As for electronic reporting, some may have assumed that the Trump administration’s decision not to publish and make effective a final rule, signed on December 21, 2016, establishing mandatory “electronic reporting” requirements for numerous categories of stationary sources subject to New Source Performance Standards (NSPS) under the Clean Air Act signaled a change in direction. Many of the commenters on the proposed rule supported the move to electronic reporting but objected to use of the specified EPA-designed software, describing it as outdated, clunky and difficult to learn and use. Closer examination of EPA’s activities, however, reveals no underlying change in agency policy on electronic reporting. In 2017-2018, EPA finalized revisions to three rules establishing National Emission Standards for Hazardous Air Pollutants (NESHAP) (40 C.F.R. Part 63, subparts MM, CCCC, and VVV) imposing electronic reporting requirements similar to those objected to in the NSPS rulemaking. And EPA has at least three more open proposals with similar revisions.
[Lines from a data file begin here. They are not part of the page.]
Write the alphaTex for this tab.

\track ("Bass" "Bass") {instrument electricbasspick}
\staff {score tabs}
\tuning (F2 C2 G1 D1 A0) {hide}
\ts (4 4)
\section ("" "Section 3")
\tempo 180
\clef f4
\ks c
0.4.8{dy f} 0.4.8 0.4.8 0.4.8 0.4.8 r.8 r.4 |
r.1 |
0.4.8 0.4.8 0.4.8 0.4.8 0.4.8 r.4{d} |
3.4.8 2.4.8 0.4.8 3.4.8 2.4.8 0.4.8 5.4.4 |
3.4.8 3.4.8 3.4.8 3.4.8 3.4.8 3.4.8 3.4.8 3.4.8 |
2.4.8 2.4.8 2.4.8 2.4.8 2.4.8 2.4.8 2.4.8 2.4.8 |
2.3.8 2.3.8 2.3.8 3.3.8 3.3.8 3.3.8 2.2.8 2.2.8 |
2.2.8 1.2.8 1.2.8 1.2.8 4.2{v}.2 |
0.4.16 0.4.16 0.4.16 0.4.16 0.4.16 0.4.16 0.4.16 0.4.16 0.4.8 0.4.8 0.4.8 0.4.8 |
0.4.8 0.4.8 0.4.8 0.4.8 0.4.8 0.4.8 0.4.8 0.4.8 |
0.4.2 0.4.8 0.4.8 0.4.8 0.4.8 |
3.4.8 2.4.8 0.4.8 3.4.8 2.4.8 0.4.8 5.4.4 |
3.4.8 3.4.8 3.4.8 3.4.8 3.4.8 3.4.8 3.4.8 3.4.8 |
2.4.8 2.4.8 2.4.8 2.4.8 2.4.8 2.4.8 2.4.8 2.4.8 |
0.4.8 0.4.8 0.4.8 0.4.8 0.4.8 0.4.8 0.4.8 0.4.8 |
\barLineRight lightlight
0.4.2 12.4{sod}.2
So, if a change of heart has occurred regarding mandating use of EPA’s arguably outdated Electronic Reporting Tool (ERT), that news has not trickled down to the rule writers.

Last year, I posed a number of questions about the Next Gen program, focusing on details like whether something could be “Next Gen” if it relies on old technology (like clunky, outdated software); and when should a new technology be considered “available” (e.g., can EPA mandate use of proprietary technology?) and sufficiently “validated” to use for compliance determinations. These questions are just as relevant today.